→ What the task requires
In the text on defining stroke, how long must symptoms persist to count as clinical evidence of CNS infarction?

---- Text

The consensus document also noted the potential for confusion in the collecting and analysis of epidemiologic data. “One of the overarching concerns regarding a shift to an imaging-based definition for stroke is the potential to bias stroke surveillance reporting on the availability of technology to contribute to image-based case ascertainment,” the authors of the document noted. In developing countries where MRI is not common, the diagnosis of stroke may lag compared with places where clinicians can easily order imaging studies.
It may also be more challenging for epidemiologists to study stroke trends over time, since the definition of stroke is expanding.
But there could also be some benefits for researchers. Dr. Alberts said the updated definition of stroke could help with stroke research because “it could broaden the ability to enroll patients in some clinical trials.” He added: “Even if someone didn't have clinical evidence of a stroke, the presence of infarcts on brain imaging studies might make them eligible” for a stroke prevention trial, he said.
DEFINING STROKE AND SUBTYPES
According to the new consensus document, the term “stroke” should be broadly used to include the following:
- CNS infarction: Brain, spinal cord, or retinal cell death attributable to ischemia, based on 1) pathological, imaging, or other objective evidence of cerebral, spinal cord, or retinal focal ischemic injury in a defined vascular distribution; or 2) clinical evidence of cerebral, spinal cord, or retinal focal ischemic injury based on symptoms persisting ≥ 24 hours or until death, and other etiologies excluded. (Note: CNS infarction includes hemorrhagic infarctions, types I and II.)
- Ischemic stroke: An episode of neurological dysfunction caused by focal cerebral, spinal, or retinal infarction.
- Silent CNS infarction: Imaging or neuropathological evidence of CNS infarction, without a history of acute neurological dysfunction attributable to the lesion.

--------
---- Extracted data

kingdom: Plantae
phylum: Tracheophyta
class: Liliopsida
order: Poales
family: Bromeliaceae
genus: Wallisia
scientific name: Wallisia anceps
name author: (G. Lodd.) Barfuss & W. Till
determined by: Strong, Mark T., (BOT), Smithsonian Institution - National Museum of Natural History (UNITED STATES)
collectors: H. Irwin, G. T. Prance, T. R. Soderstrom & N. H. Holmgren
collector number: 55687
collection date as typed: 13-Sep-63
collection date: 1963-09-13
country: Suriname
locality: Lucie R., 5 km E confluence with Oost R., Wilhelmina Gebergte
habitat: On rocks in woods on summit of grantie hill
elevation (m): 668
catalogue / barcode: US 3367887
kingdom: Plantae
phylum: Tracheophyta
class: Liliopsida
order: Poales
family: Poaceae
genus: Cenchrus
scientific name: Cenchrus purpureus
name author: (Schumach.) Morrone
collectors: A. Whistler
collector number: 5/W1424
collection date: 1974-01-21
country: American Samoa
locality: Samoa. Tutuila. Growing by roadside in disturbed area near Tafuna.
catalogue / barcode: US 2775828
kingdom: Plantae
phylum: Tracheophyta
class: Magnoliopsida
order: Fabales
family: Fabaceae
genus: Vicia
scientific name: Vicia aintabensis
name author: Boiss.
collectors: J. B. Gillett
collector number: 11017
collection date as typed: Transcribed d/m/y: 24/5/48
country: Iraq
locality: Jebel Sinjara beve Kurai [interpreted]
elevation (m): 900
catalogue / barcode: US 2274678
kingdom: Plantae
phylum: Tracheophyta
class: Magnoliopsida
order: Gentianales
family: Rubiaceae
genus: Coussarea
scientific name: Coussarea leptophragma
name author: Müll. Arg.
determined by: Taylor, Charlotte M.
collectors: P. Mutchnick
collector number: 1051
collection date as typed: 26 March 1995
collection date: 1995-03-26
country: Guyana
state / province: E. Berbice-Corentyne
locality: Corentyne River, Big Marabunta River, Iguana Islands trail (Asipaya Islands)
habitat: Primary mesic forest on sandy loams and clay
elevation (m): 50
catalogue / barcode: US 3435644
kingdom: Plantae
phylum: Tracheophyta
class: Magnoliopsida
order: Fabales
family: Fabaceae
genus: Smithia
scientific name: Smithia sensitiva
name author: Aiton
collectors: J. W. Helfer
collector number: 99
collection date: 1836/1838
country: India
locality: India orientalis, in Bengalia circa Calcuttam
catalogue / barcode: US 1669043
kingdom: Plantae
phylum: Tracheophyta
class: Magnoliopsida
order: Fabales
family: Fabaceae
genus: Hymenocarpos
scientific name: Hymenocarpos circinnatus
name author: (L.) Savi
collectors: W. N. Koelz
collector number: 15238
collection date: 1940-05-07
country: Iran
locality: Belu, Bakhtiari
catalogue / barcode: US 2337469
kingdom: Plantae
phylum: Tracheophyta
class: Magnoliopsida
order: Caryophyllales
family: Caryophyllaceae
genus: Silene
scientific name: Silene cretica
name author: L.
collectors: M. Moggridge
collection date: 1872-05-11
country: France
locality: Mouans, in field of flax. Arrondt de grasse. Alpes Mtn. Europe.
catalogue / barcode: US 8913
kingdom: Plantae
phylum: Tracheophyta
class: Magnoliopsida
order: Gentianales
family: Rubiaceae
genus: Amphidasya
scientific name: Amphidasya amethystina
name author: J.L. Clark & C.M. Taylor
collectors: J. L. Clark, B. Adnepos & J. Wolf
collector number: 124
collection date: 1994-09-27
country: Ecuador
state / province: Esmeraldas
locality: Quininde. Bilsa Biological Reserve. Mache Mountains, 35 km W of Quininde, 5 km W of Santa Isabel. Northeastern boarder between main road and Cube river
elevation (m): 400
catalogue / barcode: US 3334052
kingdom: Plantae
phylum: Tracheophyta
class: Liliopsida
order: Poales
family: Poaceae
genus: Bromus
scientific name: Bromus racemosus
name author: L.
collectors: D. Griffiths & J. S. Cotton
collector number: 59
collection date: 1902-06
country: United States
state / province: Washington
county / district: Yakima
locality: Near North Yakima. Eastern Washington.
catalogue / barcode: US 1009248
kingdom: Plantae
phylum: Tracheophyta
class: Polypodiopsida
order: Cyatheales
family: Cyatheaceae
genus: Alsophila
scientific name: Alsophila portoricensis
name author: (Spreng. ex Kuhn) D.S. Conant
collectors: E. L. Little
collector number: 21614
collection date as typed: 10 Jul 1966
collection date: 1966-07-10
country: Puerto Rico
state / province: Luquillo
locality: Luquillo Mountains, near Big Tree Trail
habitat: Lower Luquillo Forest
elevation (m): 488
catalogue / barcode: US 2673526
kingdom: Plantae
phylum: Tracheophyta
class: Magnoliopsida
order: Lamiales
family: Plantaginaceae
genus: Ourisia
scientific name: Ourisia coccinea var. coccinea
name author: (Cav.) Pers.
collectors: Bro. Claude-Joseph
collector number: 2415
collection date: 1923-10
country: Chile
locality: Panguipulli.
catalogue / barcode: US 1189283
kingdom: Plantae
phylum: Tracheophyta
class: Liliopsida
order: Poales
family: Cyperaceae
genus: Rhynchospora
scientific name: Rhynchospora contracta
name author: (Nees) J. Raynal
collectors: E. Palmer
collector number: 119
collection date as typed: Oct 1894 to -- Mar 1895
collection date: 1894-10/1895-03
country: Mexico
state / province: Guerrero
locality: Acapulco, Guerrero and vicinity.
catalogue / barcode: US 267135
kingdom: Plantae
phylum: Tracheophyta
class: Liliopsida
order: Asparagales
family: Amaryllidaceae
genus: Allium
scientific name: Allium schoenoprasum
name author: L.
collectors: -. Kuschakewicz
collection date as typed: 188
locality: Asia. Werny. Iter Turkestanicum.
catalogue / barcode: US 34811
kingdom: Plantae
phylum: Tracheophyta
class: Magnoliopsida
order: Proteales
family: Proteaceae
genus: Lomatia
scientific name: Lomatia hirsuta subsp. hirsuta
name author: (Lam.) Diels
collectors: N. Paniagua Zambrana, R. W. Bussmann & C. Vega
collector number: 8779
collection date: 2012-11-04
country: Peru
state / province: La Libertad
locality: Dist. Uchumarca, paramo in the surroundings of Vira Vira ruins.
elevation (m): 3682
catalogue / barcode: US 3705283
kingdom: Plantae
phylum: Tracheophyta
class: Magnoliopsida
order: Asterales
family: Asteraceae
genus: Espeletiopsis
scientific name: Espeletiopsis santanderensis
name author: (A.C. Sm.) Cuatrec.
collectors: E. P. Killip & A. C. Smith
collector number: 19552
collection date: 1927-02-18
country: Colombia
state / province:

--------

→ Solution
At least 24 hours, or until death.